Totenstill, kalt und dunkel ist der Polarwinter im Norden Russlands. Allenfalls für einige Stunden pro Tag spendiert die Natur bei minus 30 Grad ihr schummriges Nordlicht. Starke Scheinwerfer hüllen die Piere in gruseliges Neon-Grell. Wie Bühnenstars beleuchten sie die rostigen Reste zerlegter Atom-U-Boote.

Schauplatz ist die Saida-Bucht, anderthalb Fahrstunden nördlich von Murmansk. Auf dem größten U-Boot-Friedhof der Welt verwest der Stolz sowjetischer Großmannssucht: Unterwasserboote aller Klassen, die im Kalten Krieg als atomare Erstschlagswaffen in den Weltmeeren patrouillierten, werden hier im Wasser der Fjorde zu einer gefährlichen Hypothek. Die schwimmenden Schrottberge stecken voller radioaktiver Strahlung, die die Umwelt belasten.

Herr über den Anlegehafen ist Wasgen Ambarzumjan. Der Armenier, der unter wirrem graumeliertem Haar eine Hornbrille mit lupengroßen Gläsern trägt, kennt jedes U-Boot samt seiner Geschichte. Früher war der 52-Jährige als Offizier auf Atom-U-Booten im Einsatz. Heute ist er Chef des Langzeit-Zwischenlagers in Murmansk – der Friedhofsdirektor sozusagen. Doch diesen Vergleich hört Ambarzumjan gar nicht gern. „Das ist kein Friedhof“, sagt der Chemie-Ingenieur, „was Sie hier sehen, ist eines der sichersten und modernsten Atommüll-Zwischenlager der Welt.“

Vor wenigen Wochen erst hätten Militärexperten aus Amerika die Anlage besucht – und gestaunt, sagt Ambarzumjan: In den USA sei es üblich, Reaktorkerne in der Wüste von Nevada zu parken. Bei ihm nicht. Hier in Murmansk werden die Stahlkolosse zerlegt, einbetoniert, hermetisch versiegelt. Mit reichlich Know-how aus Deutschland.

Schmutziges Geschäft

Bis heute messen sich Russland und die USA an Superlativen. Früher waren die Sowjets stolz, dass sie vor den Amerikanern das größte U-Boot der Welt gebaut hatten. Heute loben sie ihr modernes Lager für dessen radioaktive Wracks. Doch in Murmansk zeigt sich auch, wie schmutzig das Geschäft mit der Abrüstung ist. Das Zerlegen der Wracks ist gesundheitsgefährlich für die Arbeiter, die Sicherung der verstrahlten Reaktoren zugleich technisch hochkomplex.

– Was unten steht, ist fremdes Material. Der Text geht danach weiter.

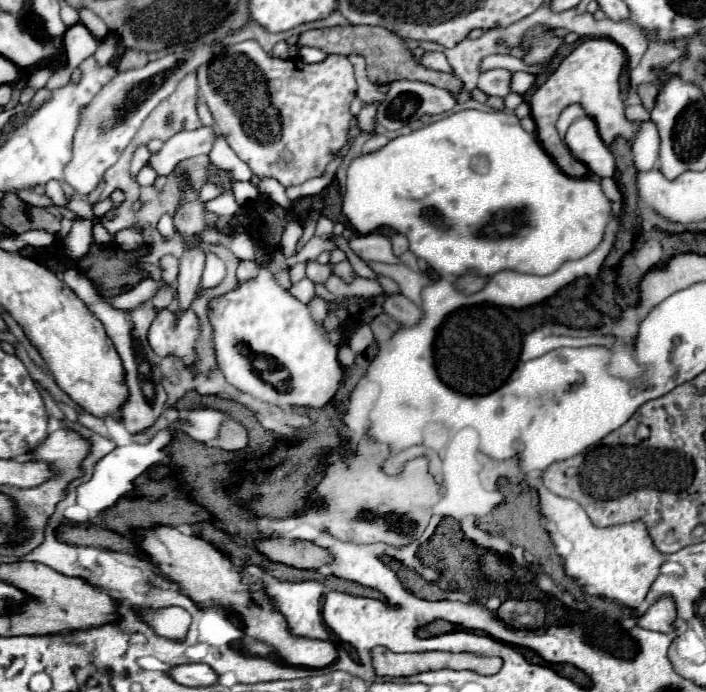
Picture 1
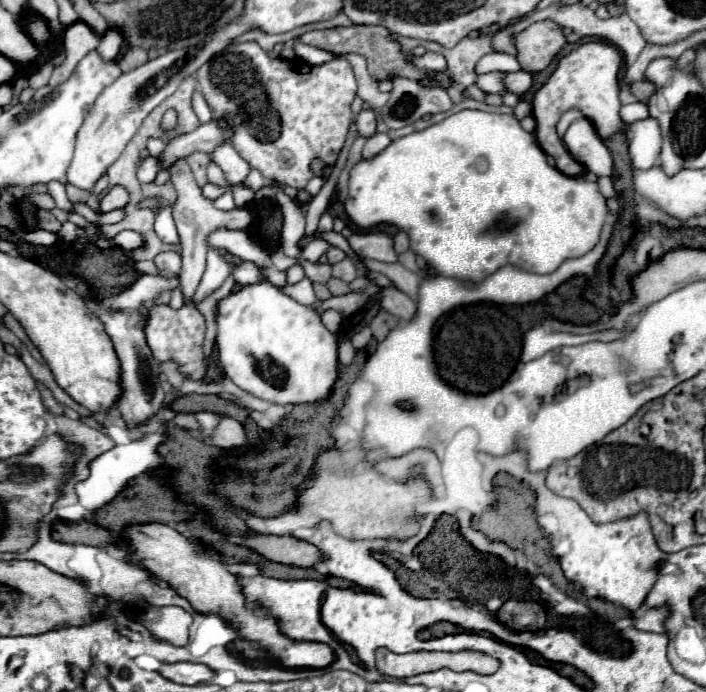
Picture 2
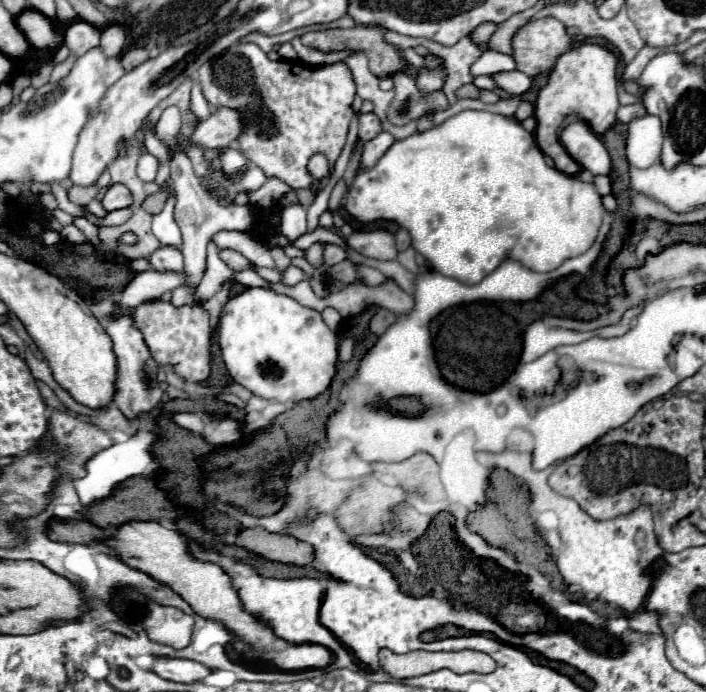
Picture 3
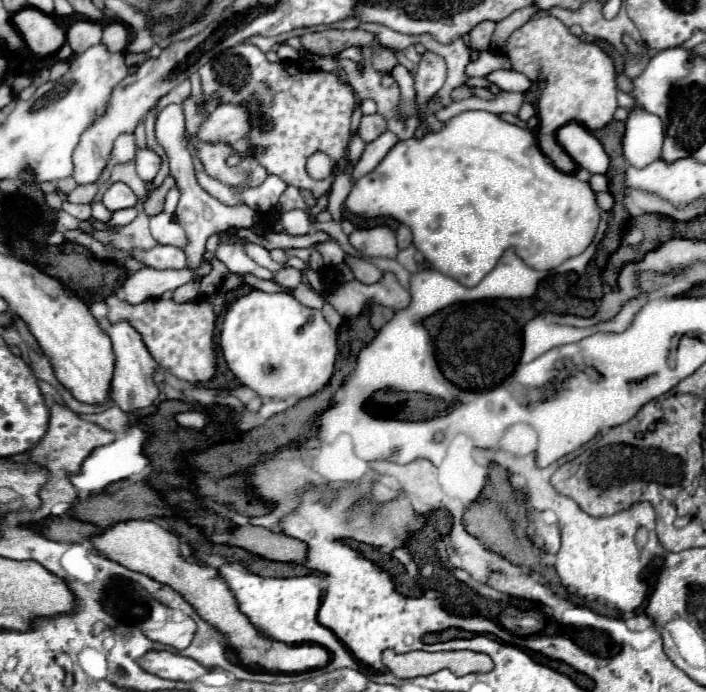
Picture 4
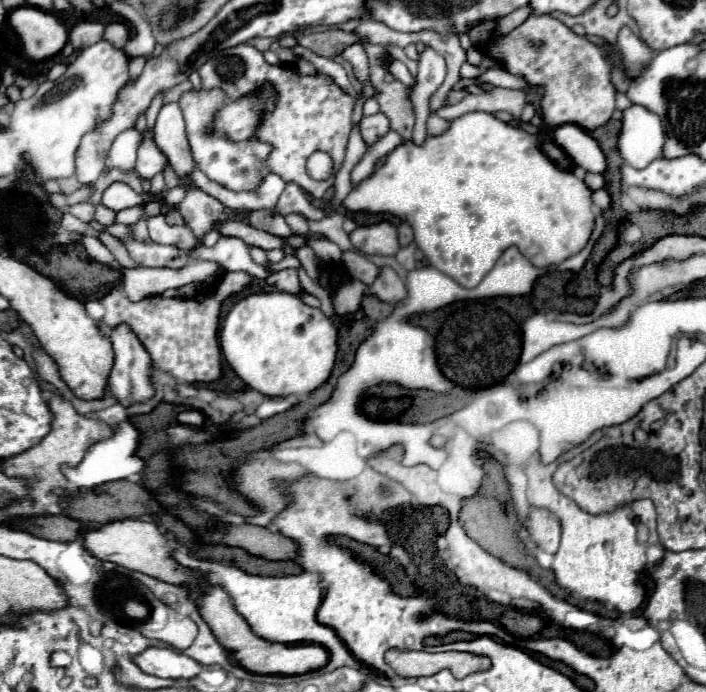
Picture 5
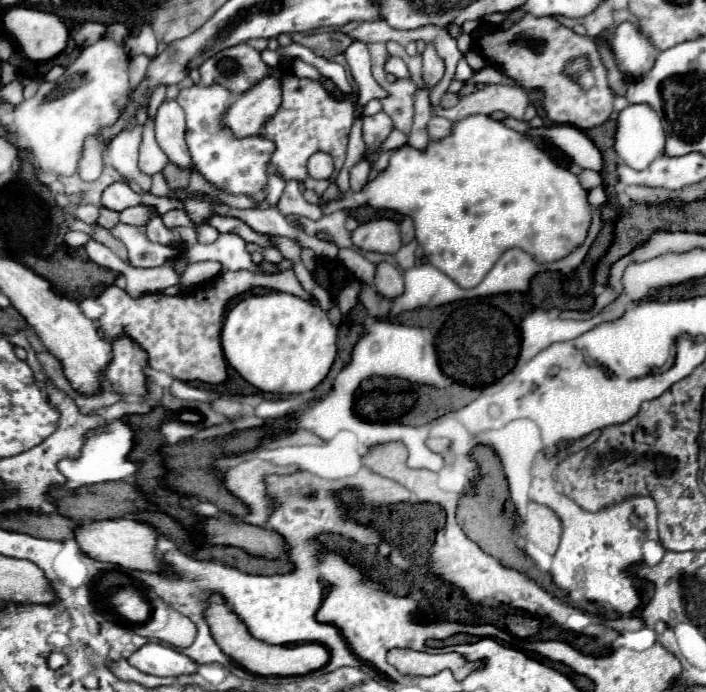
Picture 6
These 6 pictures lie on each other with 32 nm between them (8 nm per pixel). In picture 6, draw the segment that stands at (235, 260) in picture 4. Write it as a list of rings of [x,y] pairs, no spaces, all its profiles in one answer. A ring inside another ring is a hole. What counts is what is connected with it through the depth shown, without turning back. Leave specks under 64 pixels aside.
[[[220,234],[214,244],[194,244],[188,250],[188,260],[216,260],[224,270],[250,270],[262,274],[262,268],[250,260],[246,242],[236,234]]]

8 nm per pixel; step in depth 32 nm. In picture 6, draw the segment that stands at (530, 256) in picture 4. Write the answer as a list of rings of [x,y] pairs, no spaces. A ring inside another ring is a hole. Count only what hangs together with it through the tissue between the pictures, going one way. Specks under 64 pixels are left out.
[[[474,114],[454,122],[452,132],[440,140],[430,140],[426,150],[410,144],[400,146],[374,180],[368,180],[358,192],[336,202],[336,206],[344,210],[370,206],[374,210],[392,210],[410,216],[426,260],[462,288],[478,286],[508,248],[524,250],[538,264],[562,260],[586,240],[592,222],[588,190],[580,184],[578,176],[560,166],[532,136],[516,132],[486,114]]]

Auf der weltpolitischen Bühne merkt man davon wenig. Gerade treten die Abrüstungsverhandlungen zwischen Russland und den USA in die heiße Phase: Auf das im Dezember ausgelaufene Start-I-Abkommen soll ein neuer Vertrag folgen, der die Zahl der strategischen Offensivwaffen begrenzt. US-Verhandler stört, dass Russland die neue Rakete Bulawa testet, die Atomsprengköpfe per Satellit ins Ziel lenken könnte.

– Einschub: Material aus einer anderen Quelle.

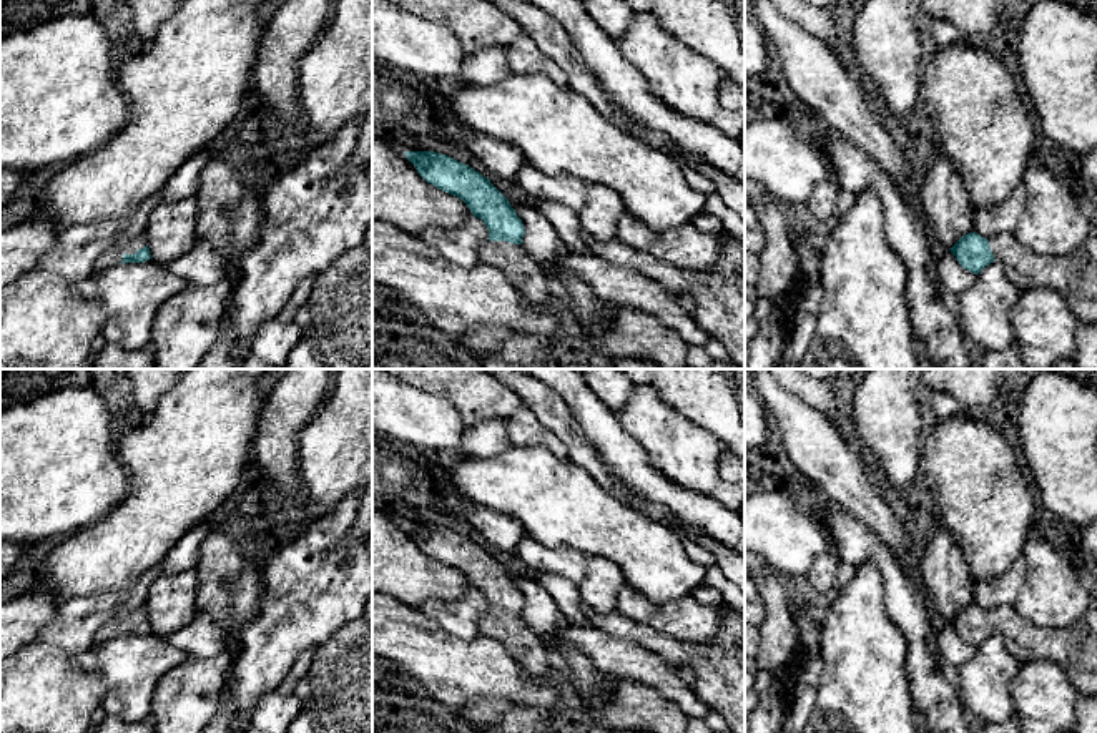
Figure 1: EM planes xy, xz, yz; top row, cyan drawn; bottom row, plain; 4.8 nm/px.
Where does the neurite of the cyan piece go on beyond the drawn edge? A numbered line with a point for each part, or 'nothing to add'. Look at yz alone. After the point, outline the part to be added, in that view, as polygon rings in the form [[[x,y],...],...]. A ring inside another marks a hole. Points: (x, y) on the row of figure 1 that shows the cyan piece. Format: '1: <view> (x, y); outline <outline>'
1: yz (1074, 276); outline [[[1097,231],[1065,256],[1037,254],[1021,244],[1014,233],[992,236],[989,246],[1021,293],[1052,288],[1067,301],[1079,322],[1097,324]]]

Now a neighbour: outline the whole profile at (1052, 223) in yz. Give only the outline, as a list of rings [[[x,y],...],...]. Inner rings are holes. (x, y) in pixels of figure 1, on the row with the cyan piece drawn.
[[[1032,155],[1024,170],[1026,209],[1014,236],[1042,256],[1065,256],[1077,251],[1094,231],[1079,206],[1070,181],[1055,178]]]

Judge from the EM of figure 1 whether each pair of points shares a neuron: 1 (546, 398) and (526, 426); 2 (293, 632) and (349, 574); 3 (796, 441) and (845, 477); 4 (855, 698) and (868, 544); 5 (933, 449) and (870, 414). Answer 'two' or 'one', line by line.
1: two
2: one
3: one
4: two
5: two

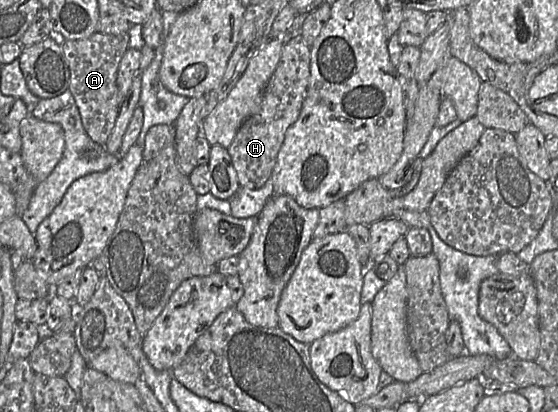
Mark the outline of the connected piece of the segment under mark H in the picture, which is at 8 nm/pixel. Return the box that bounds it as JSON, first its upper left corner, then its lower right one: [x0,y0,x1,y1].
[227,35,311,189]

Die russischen Unterhändler, meint Sicherheitsexperte Ruslan Puchow vom Moskauer Zentrum für Strategie- und Technologieanalyse, wollen die „vorbildliche Lagerung“ ihres Atomschrotts in die Verhandlungen einbringen – auch, um die Amerikaner zu überzeugen, dass bei aller Abrüstung der Bau moderner Waffensysteme wie Bulawa gestattet ist.

Unkalkulierbares Risiko

Gerade die Deutschen forcieren die Diskussion. Abrüstung ist ein Lieblingsthema der FDP und steht ganz oben auf der Agenda von Außenminister Guido Westerwelle. Vordenker aller Parteien, darunter Exbundespräsident Richard von Weizsäcker (CDU) und Altkanzler Helmut Schmidt (SPD), treffen sich am 2. und 3. Februar mit US-Strategen wie Henry Kissinger, um die deutsche Position vorzutragen.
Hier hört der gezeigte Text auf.